Sortie opportune, bien sûr, d’un documentaire réalisé en 2000 sur la prise d’otages de Munich. De Kevin MacDonald, on a connu depuis La Mort suspendue, doc hybride (mi-témoignage, mi-reconstitution) sur la mésaventure vécue par deux alpinistes en altitude qui prenait dans ses meilleurs moments des allures de Gerry savoyard. Un Jour en septembre est nettement plus ordinaire, il a reçu l’Oscar du documentaire, on devine donc quelle ringardise est la sienne. Narré off et ronflant par une star (Michael Douglas en label cinéma), il se pare du traditionnel attirail des docs télés, intervious & musiques, témoins témoignant qui à son bureau, qui devant ces papiers vilains que l’on trouve chez les photographes et qui sert de fond d’écran, effets de manche d’usage. L’intérêt n’est évidemment pas ici, non plus dans l’interview événement réalisée avec le dernier survivant du commando de Septembre noir, clandestin paranoïaque qui ne regrette rien et considère le carnage comme une opération bénéfique à la cause palestinienne.
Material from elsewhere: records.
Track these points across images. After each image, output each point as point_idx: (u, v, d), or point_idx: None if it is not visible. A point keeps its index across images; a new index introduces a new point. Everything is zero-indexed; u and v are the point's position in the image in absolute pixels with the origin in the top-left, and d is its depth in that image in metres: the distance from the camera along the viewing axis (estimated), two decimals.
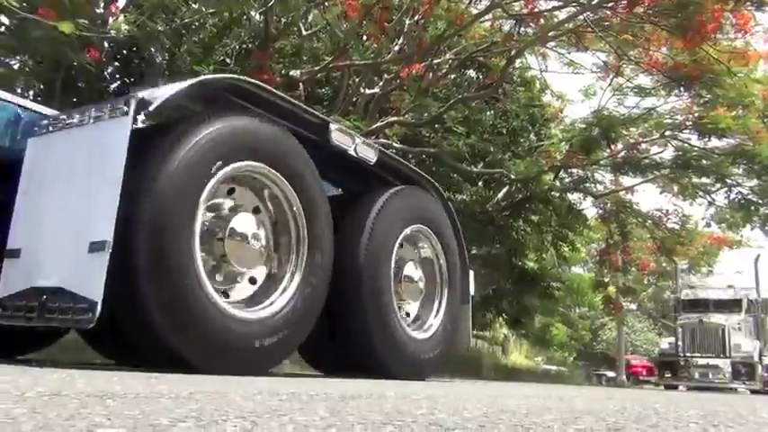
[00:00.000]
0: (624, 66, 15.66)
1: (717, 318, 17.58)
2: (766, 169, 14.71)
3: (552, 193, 17.19)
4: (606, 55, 15.58)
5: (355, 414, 1.88)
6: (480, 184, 18.03)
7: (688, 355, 17.11)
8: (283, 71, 14.52)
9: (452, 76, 17.17)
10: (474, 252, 17.79)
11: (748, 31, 13.09)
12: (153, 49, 13.18)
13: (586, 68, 16.56)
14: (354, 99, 15.75)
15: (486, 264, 18.19)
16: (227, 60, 13.83)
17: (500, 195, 17.64)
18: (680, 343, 17.44)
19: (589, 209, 19.68)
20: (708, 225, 18.02)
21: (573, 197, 18.65)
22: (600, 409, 2.78)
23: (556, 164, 16.24)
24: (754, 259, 19.03)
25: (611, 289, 21.35)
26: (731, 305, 18.32)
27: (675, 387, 17.12)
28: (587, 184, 18.55)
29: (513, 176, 15.66)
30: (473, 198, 17.45)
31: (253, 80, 4.39)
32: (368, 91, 15.83)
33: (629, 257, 20.53)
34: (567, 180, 18.46)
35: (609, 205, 19.40)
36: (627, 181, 18.50)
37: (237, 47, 13.89)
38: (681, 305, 19.26)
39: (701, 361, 16.89)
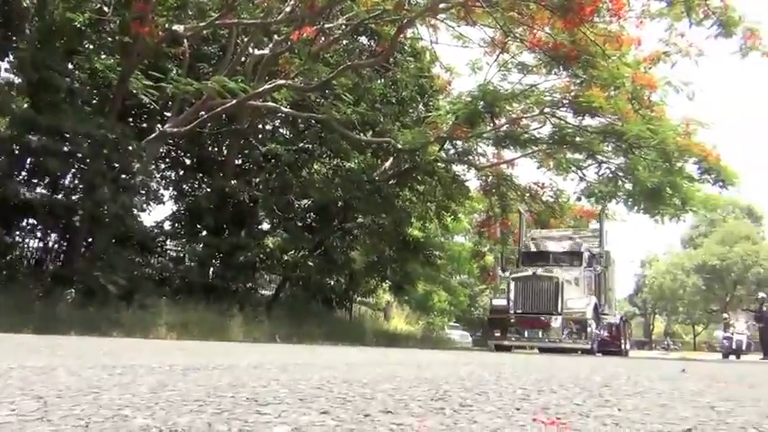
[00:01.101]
0: (510, 42, 16.12)
1: (554, 271, 15.62)
2: (632, 147, 15.73)
3: (437, 164, 17.58)
4: (493, 31, 15.97)
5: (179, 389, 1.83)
6: (369, 152, 18.13)
7: (519, 311, 15.20)
8: (167, 25, 13.80)
9: (344, 42, 17.02)
10: (360, 220, 17.96)
11: (622, 16, 13.84)
12: None
13: (474, 43, 16.91)
14: (243, 59, 15.26)
15: (371, 232, 18.41)
16: (105, 9, 12.92)
17: (387, 165, 17.81)
18: (511, 298, 15.36)
19: (472, 181, 20.32)
20: (578, 199, 19.05)
21: (457, 169, 19.18)
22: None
23: (442, 135, 16.57)
24: (600, 210, 18.05)
25: (489, 258, 22.27)
26: (571, 258, 16.68)
27: (509, 348, 15.54)
28: (471, 157, 19.11)
29: (400, 146, 15.83)
30: (361, 166, 17.51)
31: None
32: (257, 52, 15.38)
33: (508, 229, 21.39)
34: (451, 152, 18.93)
35: (490, 178, 20.12)
36: (507, 155, 19.22)
37: None
38: (521, 258, 17.44)
39: (534, 318, 15.12)
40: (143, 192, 13.74)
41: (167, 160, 17.40)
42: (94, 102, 14.29)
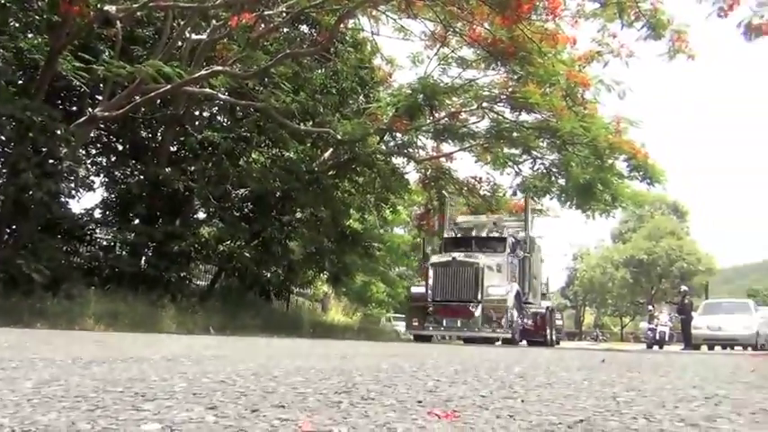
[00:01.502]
0: (450, 37, 16.28)
1: (474, 257, 14.79)
2: (566, 144, 16.17)
3: (377, 156, 17.62)
4: (434, 25, 16.08)
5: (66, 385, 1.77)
6: (308, 143, 17.99)
7: (437, 299, 14.38)
8: (98, 5, 13.29)
9: (284, 30, 16.79)
10: (299, 215, 17.87)
11: (558, 14, 14.17)
12: None
13: (415, 36, 17.00)
14: (179, 44, 14.85)
15: (310, 223, 18.30)
16: None
17: (326, 155, 17.72)
18: (430, 285, 14.56)
19: (411, 173, 20.46)
20: (514, 193, 19.48)
21: (396, 161, 19.27)
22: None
23: (382, 127, 16.61)
24: (525, 197, 17.67)
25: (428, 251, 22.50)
26: (495, 244, 15.97)
27: (429, 338, 15.06)
28: (410, 149, 19.23)
29: (339, 137, 15.78)
30: (300, 156, 17.37)
31: None
32: (194, 37, 15.00)
33: (445, 221, 21.64)
34: (391, 144, 18.99)
35: (429, 171, 20.31)
36: (446, 148, 19.44)
37: None
38: (443, 244, 16.80)
39: (452, 305, 14.27)
40: (71, 178, 13.20)
41: (98, 146, 16.80)
42: (20, 82, 13.64)
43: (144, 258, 14.96)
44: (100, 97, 14.02)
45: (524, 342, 15.93)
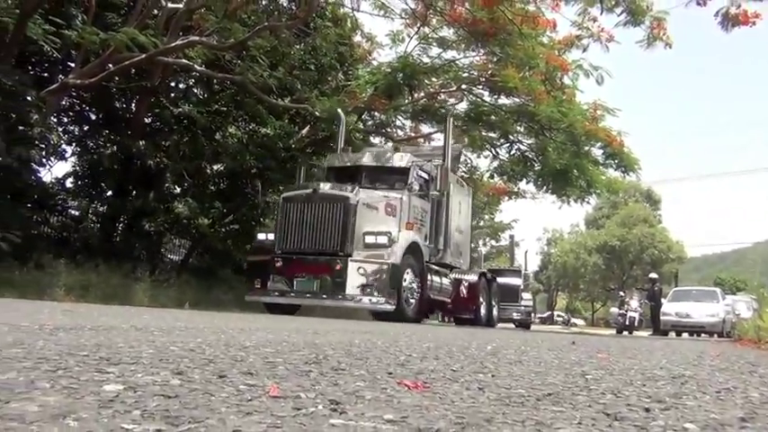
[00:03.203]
0: (431, 16, 16.16)
1: (346, 190, 10.85)
2: (543, 129, 16.26)
3: (355, 134, 17.51)
4: (415, 3, 15.95)
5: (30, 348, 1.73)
6: (286, 119, 17.80)
7: (289, 249, 10.50)
8: None
9: (263, 2, 16.54)
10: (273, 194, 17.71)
11: None
12: None
13: (396, 14, 16.84)
14: (154, 12, 14.54)
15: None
16: None
17: (304, 132, 17.57)
18: (279, 227, 10.82)
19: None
20: (492, 177, 19.57)
21: (374, 140, 19.18)
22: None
23: (360, 105, 16.49)
24: (446, 118, 14.06)
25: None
26: (392, 177, 11.89)
27: (279, 308, 10.64)
28: (388, 129, 19.16)
29: (318, 114, 15.64)
30: (277, 133, 17.19)
31: None
32: (170, 5, 14.68)
33: None
34: (369, 123, 18.90)
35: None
36: (425, 129, 19.40)
37: None
38: (324, 177, 12.82)
39: (308, 260, 10.37)
40: (42, 145, 12.93)
41: (71, 114, 16.43)
42: None
43: (116, 232, 14.76)
44: (72, 64, 13.70)
45: (445, 319, 14.10)
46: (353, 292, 10.10)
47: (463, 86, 16.98)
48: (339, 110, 14.20)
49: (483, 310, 13.69)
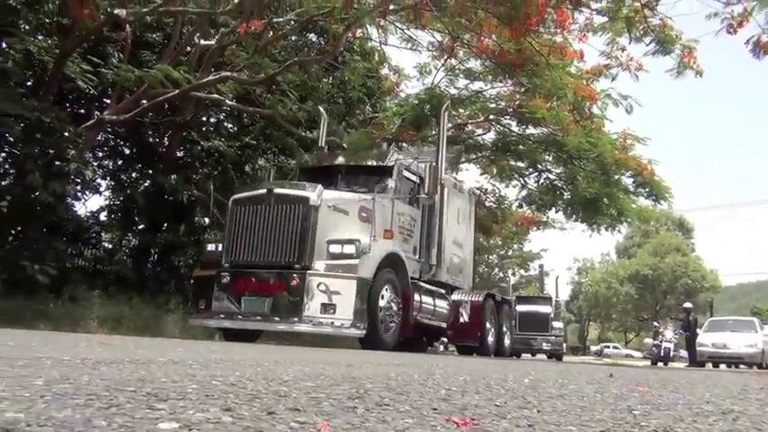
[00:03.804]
0: (458, 48, 16.27)
1: (305, 189, 8.94)
2: (572, 158, 16.15)
3: None
4: (442, 35, 16.08)
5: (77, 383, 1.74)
6: (315, 152, 17.96)
7: (238, 261, 8.80)
8: (108, 9, 13.35)
9: (292, 38, 16.84)
10: None
11: (566, 28, 14.15)
12: None
13: (423, 46, 17.00)
14: (187, 49, 14.91)
15: None
16: None
17: None
18: (228, 235, 9.09)
19: None
20: (520, 206, 19.46)
21: None
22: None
23: (388, 137, 16.58)
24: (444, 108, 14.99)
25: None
26: (373, 178, 10.07)
27: (253, 336, 9.18)
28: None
29: (345, 146, 15.76)
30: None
31: None
32: (203, 42, 15.06)
33: None
34: None
35: None
36: None
37: None
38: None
39: (260, 274, 8.60)
40: (78, 180, 13.25)
41: (105, 149, 16.86)
42: (29, 84, 13.72)
43: (148, 265, 14.96)
44: (108, 101, 14.08)
45: (444, 347, 12.49)
46: (312, 314, 8.14)
47: (491, 117, 17.00)
48: (321, 108, 13.09)
49: (491, 338, 11.89)
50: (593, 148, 15.07)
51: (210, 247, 9.81)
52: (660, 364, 19.41)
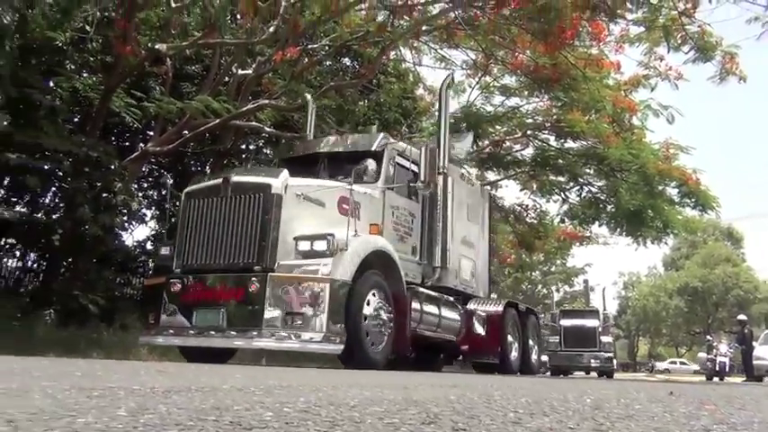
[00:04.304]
0: (492, 65, 16.29)
1: (267, 176, 7.39)
2: (614, 171, 15.92)
3: None
4: (475, 53, 16.13)
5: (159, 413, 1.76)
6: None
7: (190, 264, 7.44)
8: (149, 44, 13.75)
9: (327, 63, 17.08)
10: None
11: (602, 40, 14.05)
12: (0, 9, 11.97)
13: (457, 65, 17.07)
14: (226, 79, 15.24)
15: None
16: (87, 28, 12.87)
17: None
18: (179, 233, 7.86)
19: None
20: (562, 221, 19.21)
21: None
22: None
23: None
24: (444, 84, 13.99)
25: None
26: (357, 165, 7.81)
27: (187, 353, 7.79)
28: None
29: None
30: None
31: None
32: (240, 72, 15.37)
33: (493, 249, 21.52)
34: None
35: None
36: (491, 176, 19.32)
37: (99, 13, 12.93)
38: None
39: (215, 280, 7.19)
40: (124, 211, 13.57)
41: (150, 179, 17.24)
42: (76, 120, 14.18)
43: None
44: (151, 133, 14.44)
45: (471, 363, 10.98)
46: (275, 326, 6.62)
47: (528, 132, 16.91)
48: (307, 94, 11.93)
49: (514, 354, 10.53)
50: (635, 160, 14.84)
51: (164, 250, 8.14)
52: (716, 379, 18.78)
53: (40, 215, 12.08)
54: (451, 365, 11.21)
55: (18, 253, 12.42)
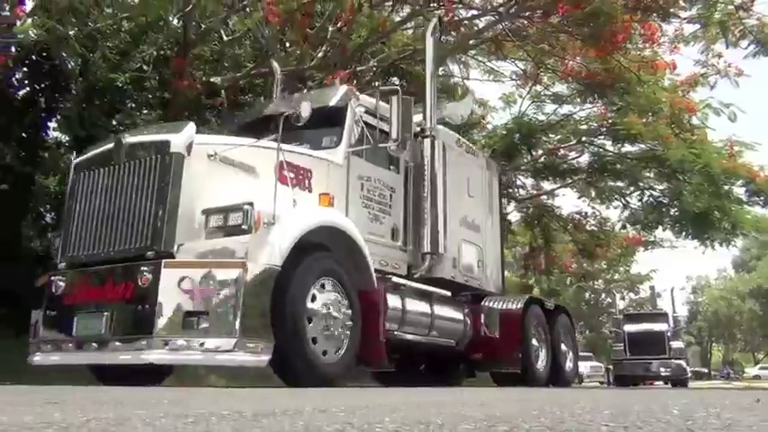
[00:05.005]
0: (542, 74, 16.13)
1: (169, 131, 5.49)
2: (676, 173, 15.45)
3: None
4: (524, 63, 16.01)
5: None
6: None
7: (74, 255, 5.76)
8: (204, 78, 14.20)
9: (376, 84, 17.23)
10: None
11: (656, 41, 13.75)
12: (64, 55, 12.60)
13: (506, 76, 16.98)
14: None
15: None
16: (145, 67, 13.41)
17: None
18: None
19: (513, 213, 20.17)
20: (623, 227, 18.74)
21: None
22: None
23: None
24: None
25: (536, 291, 21.95)
26: (319, 127, 6.24)
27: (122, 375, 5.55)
28: (510, 189, 18.98)
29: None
30: None
31: None
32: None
33: (552, 260, 21.14)
34: None
35: (531, 210, 19.94)
36: (547, 185, 19.07)
37: (155, 53, 13.47)
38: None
39: (98, 273, 5.45)
40: None
41: None
42: None
43: None
44: None
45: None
46: (170, 331, 4.88)
47: (583, 139, 16.63)
48: (274, 62, 10.10)
49: (541, 362, 8.73)
50: (697, 160, 14.37)
51: (57, 241, 6.23)
52: None
53: None
54: (474, 378, 9.19)
55: None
L’intérêt, c’est lui, sa présence, mais trente ans plutôt : le film regorge d’images d’archives fascinantes. Grand messe médiatique, les Jeux Olympiques avaient naturellement attiré des caméras du monde entier, qui ont filmé quasi in extenso toutes les heures du drame, sauf le massacre qui l’a conclu. Vieux rêve de la tévé : l’histoire se déroule en direct, sous vos yeux.

Ce que donne à voir le film, c’est la force du live, l’événement pur. Et aussi ce que Spielberg, dans son Munich à lui, ne filme plus car il déplace sa lecture de l’histoire sur une échelle plus large qu’un jour de septembre. Chez lui l’histoire tente de se donner dans toute sa résonance, jusque dans le corps d’un seul homme. Vue à la télé, elle est pur présent. Il n’y a pas de caisse de résonance, tout ce qui est est ce qui arrive. Grande machine à fabriquer du désarroi et de la frustration : plus on voit, moins on voit. Et en même temps on reste dans la fascination. Autant l’événement se déréalise dans son solitaire déroulé, autant l’histoire est rendue à sa dimension première, primitive de présence affective immédiate. Le présent y est frais, pas encore réchauffé. Le nez sur l’écran, on en respire la puissance. Mieux, la télé déjà travaille sa mécanique quantique : observatrice, elle modifie les trajectoires, contamine ce qui advient. Ainsi l’assaut des policiers allemands, complètement amateurs avec leurs joggings et leurs mitraillettes, est-il déjoué parce que les terroristes en regardent tous les préparatifs sur leur poste de télé. Une révolution tranquille se prépare, il n’y aura plus jamais de spectateurs, nous serons tous partie prenante du cirque, mille guerres télévisés, feuilletonnées, en direct live depuis votre salon.